15 minutes before the end of the world

Inspired by jonnysun’s “your last 15 minutes before the end of the world”

Minute fifteen: I breathe. I count down from sixty; give myself precisely one minute to cycle through doubt, denial, realization, panic, then acceptance.

Minute fourteen: I block all incoming calls. I run down my recent chats like a laundry list. I text my dad, my sister, my mom. Kornel. My aunts.

Minute thirteen: I text XT, Becks, Zoea, Xin, KJ, Ness, Nat, Laups, Keng, Debs, Rei, Beni. I wing a prayer to Cel. “I love you, thank you for everything, see you again soon.”

Minute twelve: I call my grandma, and give up at the fifth ring, annoyed that I have wasted half a minute on this. I spend the next half annoyed at myself for being annoyed. Even at the end of the world, family has a way of getting to you.

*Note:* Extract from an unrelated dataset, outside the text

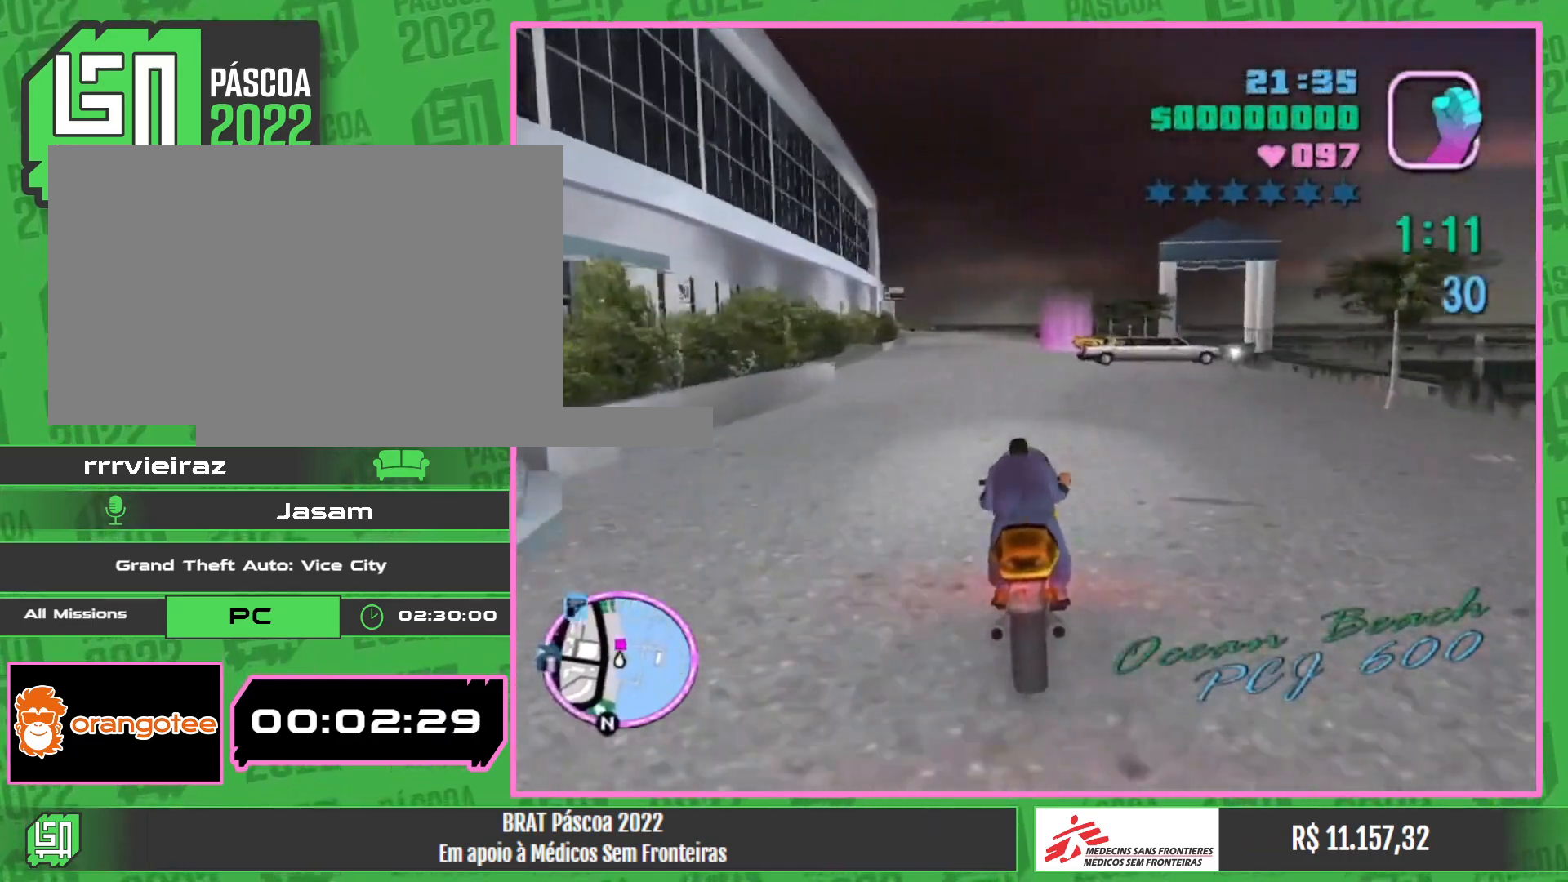
{"keys": ["w"], "mouse": ["right"], "events": [[17, "mouse_right", "up"], [83, "mouse_right", "down"], [200, "mouse_right", "up"], [283, "mouse_right", "down"], [383, "mouse_right", "up"], [450, "mouse_right", "down"]]}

Minute eleven: The rationalization kicks in. “At least everyone is leaving together. What better way is there to go? There is no one left behind to grieve.”

Minute ten: I scroll mindlessly through the explosion of texts streaming in now, and note how similar it is to every new year’s day since smartphones became the norm.

Minute nine: Search Wikipedia for the timeline of smartphones. Calculate the percentage, out of the entire history of humankind, they were indispensable.

Minute eight: Call grandma again. She will not pick up, as usual. Somewhere deep down, I’m relieved. She would have spend eight minutes asking me to put on warmer clothes and to come home for soup, which would make me cry. I don’t want to cry.

Minute seven: I catch myself breathing and realize I had double the amount of time to live seven minutes ago. Fifteen minutes, now, sounds like a luxury and a lifetime.

Minute six: I call Kornel. We spend the call convincing each other, a priori, that afterlife exists and we will be together again.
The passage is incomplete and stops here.